(GIVEN RECORDS)

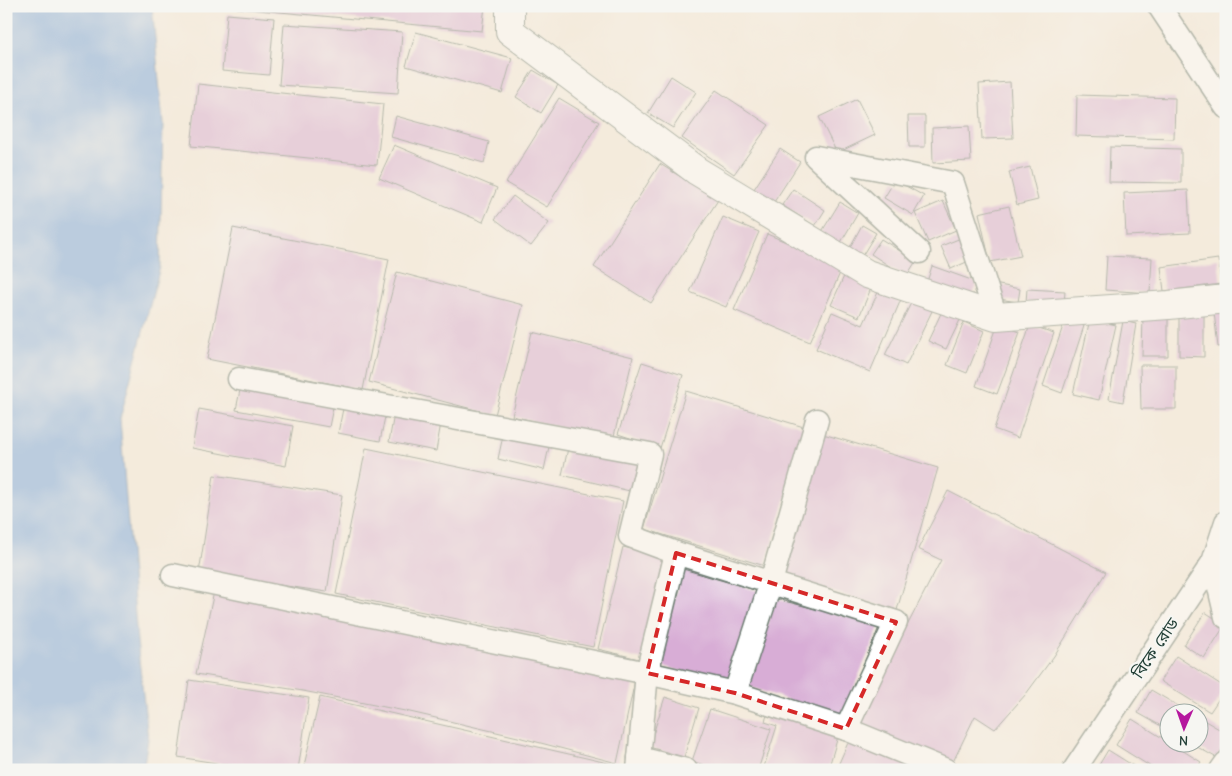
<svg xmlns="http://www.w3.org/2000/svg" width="1232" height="776" font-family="'Comic Neue','Noto Sans Bengali',sans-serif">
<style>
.water{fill:#75a6e0;stroke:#4a728a}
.building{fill:#d8add6}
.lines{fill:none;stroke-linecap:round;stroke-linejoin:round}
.street-casing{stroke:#6a7a6f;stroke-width:25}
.secondary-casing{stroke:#6a7a6f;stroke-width:30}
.street{stroke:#fff;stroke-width:22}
.secondary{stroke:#fff;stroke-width:28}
.marked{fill:none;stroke:#d62828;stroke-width:4;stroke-dasharray:10 6;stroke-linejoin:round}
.labels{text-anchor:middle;stroke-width:4.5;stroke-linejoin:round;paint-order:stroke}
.street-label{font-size:16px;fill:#1f3d34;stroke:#f6f6f2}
</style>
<rect width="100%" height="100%" fill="#f6f6f2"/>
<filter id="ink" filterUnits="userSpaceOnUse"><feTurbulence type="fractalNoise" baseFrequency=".02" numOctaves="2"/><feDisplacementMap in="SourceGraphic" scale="10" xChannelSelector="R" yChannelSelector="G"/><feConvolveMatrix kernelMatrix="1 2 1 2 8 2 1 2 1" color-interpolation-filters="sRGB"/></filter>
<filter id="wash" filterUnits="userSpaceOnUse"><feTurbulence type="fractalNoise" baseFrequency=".0096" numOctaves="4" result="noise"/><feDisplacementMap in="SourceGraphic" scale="20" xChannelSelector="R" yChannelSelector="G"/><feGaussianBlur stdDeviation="1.12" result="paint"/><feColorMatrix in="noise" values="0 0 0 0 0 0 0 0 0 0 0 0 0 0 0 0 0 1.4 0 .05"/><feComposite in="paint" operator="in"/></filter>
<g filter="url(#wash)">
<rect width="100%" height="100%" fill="#f4ebdc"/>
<polygon class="water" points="6,6 152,6 163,123 160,267 120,419 137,641 148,739 143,770 6,770"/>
<g id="blocks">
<g class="building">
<polygon points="237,6 485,6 482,31 237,8"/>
<polygon points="227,14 274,18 269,75 222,71"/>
<polygon points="284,24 402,32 398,93 279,85"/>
<polygon points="416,32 512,58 502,93 406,66"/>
<polygon points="533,70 558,85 541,113 516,97"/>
<polygon points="671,76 696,92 673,128 648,113"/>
<polygon points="1010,82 1013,138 982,139 979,84"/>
<polygon points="198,84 383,104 377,165 191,146"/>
<polygon points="716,90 769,125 734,174 682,138"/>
<polygon points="1077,95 1175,98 1174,139 1076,136"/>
<polygon points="559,98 599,122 547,207 506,183"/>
<polygon points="857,99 875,135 837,153 819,117"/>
<polygon points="396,116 489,142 484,163 391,137"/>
<polygon points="908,116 925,116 925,147 909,147"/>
<polygon points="969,126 971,161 933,163 932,128"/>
<polygon points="394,145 497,188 483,222 379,178"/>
<polygon points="1110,147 1181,149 1181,183 1109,182"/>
<polygon points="780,149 800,162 774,202 754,189"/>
<polygon points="660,164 718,200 651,303 594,267"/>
<polygon points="1030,167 1038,200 1017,205 1009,172"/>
<polygon points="895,180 924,196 913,215 884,198"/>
<polygon points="793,189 825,210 815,226 782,205"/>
<polygon points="1188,190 1190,233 1126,236 1124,193"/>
<polygon points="513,196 549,223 531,246 495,219"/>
<polygon points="943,201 956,230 928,242 915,213"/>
<polygon points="840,202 858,213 840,244 821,233"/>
<polygon points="1009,206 1021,256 990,262 979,213"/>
<polygon points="723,217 759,232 726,307 690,292"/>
<polygon points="862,225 876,233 862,256 849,249"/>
<polygon points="233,228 389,259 363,390 207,359"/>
<polygon points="767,234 843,266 810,342 734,310"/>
<polygon points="961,238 971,260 951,269 941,246"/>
<polygon points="881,239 916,261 906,277 871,254"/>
<polygon points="1107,256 1152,258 1150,293 1105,290"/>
<polygon points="1218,259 1221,284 1164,291 1161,267"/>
<polygon points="932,266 977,282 971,300 926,285"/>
<polygon points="397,272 523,305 495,415 369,382"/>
<polygon points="845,274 872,286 859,317 831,305"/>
<polygon points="994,284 1020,289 1018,302 992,298"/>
<polygon points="880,288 902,297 870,372 816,349 832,312 863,325"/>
<polygon points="1027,289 1065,291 1064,305 1026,302"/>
<polygon points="912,301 932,311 906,365 885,355"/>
<polygon points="943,309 961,318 946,349 928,341"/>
<polygon points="1179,311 1204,311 1204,357 1179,356"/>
<polygon points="1226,311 1226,346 1218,347 1214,312"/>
<polygon points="1143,316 1168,316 1168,356 1142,356"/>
<polygon points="1090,319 1116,325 1099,400 1073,394"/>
<polygon points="1065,320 1084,326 1062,393 1043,386"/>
<polygon points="1123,321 1136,324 1123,402 1109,399"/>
<polygon points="964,322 984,331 967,373 947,365"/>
<polygon points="998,324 1020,332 997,394 976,386"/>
<polygon points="1030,325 1054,333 1018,438 994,429"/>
<polygon points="532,332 633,357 613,440 512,416"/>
<polygon points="642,362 683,375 660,448 618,434"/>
<polygon points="1140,365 1176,365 1176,409 1141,409"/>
<polygon points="241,385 334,402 329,427 236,410"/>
<polygon points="686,391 807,428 765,566 644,529"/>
<polygon points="344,404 386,412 380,441 338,433"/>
<polygon points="199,409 293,426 286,466 192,448"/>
<polygon points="394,414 441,423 436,451 389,442"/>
<polygon points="504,431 550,442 544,470 498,459"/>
<polygon points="823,434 938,468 897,610 782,577"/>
<polygon points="569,444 641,460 634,492 562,475"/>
<polygon points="366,448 623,501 593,647 336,594"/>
<polygon points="214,475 342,495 327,592 199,573"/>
<polygon points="948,491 1106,572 1054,656 1026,694 995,729 975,716 951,766 856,725 941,560 918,549"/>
<polygon points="623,547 668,557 643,660 598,649"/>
<polygon points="683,569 758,591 731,685 655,664"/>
<polygon points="215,587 636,676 617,763 518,737 410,712 303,691 196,674"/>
<polygon points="776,599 880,625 841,718 747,686"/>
<polygon points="1205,612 1225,625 1204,658 1184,645"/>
<polygon points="1176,656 1226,688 1210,712 1160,681"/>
<polygon points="189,680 309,698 298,770 261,770 178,757"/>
<polygon points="1151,690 1192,714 1170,714 1170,731 1138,713"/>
<polygon points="320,697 621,766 620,770 303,770"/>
<polygon points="665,697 699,708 684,757 649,747"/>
<polygon points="710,709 771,729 758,770 718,770 692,761"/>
<polygon points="768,711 839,733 828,770 763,770 777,726 765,722"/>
<polygon points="1200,718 1226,733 1226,742 1217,758 1192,744 1200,744"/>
<polygon points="1132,719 1201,762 1196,770 1156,770 1116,745"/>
<polygon points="851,736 918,770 836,770"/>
<polygon points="1108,750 1140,770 1096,770"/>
</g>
</g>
</g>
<g filter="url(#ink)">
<use href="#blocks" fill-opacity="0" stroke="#6a7a6f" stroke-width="1"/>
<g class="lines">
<g class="street-casing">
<g id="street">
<polyline points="1159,6 1226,107"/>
<polyline points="919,252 816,157 953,183 996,317"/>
<polyline points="239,379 650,454 630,536 676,553"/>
<polyline points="817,420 771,582 735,693 846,729"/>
<polyline points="1213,562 1226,617"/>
<polyline points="173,575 647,673 735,693"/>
<polyline points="639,758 686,770"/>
<polyline points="638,770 647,673 676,553 896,622 846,729 946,770"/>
<polyline points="1074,770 1213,562 1226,522"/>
<polyline points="1221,770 1226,763"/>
</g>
</g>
<g class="secondary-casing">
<polyline id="secondary" points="510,6 510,31 697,171 867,274 996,317 1169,305 1226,299"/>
</g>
<use href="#street" class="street"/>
<use href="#secondary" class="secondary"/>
</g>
</g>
<path d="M0 0H1232V776H0ZM676,553L896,622L846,729L735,693L647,673Z" fill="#f4ebdc" fill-opacity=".55" fill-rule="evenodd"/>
<path class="marked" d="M676,553L896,622L846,729L735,693L647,673Z"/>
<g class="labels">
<g class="street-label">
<text transform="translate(1155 648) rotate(-56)" y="6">বিকে রোড</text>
</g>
</g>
<rect width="1232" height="776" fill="none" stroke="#f6f6f2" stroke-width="25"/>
<g transform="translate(1184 728) rotate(182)"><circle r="24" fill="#f6f6f2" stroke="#a0aca6"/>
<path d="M0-4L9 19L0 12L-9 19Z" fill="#b5179e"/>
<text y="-8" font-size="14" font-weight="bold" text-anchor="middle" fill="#1f3d34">N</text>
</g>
</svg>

(End GIVEN RECORDS)

#### ABOUT THIS TASK
Which lines above hold the string "middle"? Copy each of them.

#### EXPECTED ANSWER
.labels{text-anchor:middle;stroke-width:4.5;stroke-linejoin:round;paint-order:stroke}
<text y="-8" font-size="14" font-weight="bold" text-anchor="middle" fill="#1f3d34">N</text>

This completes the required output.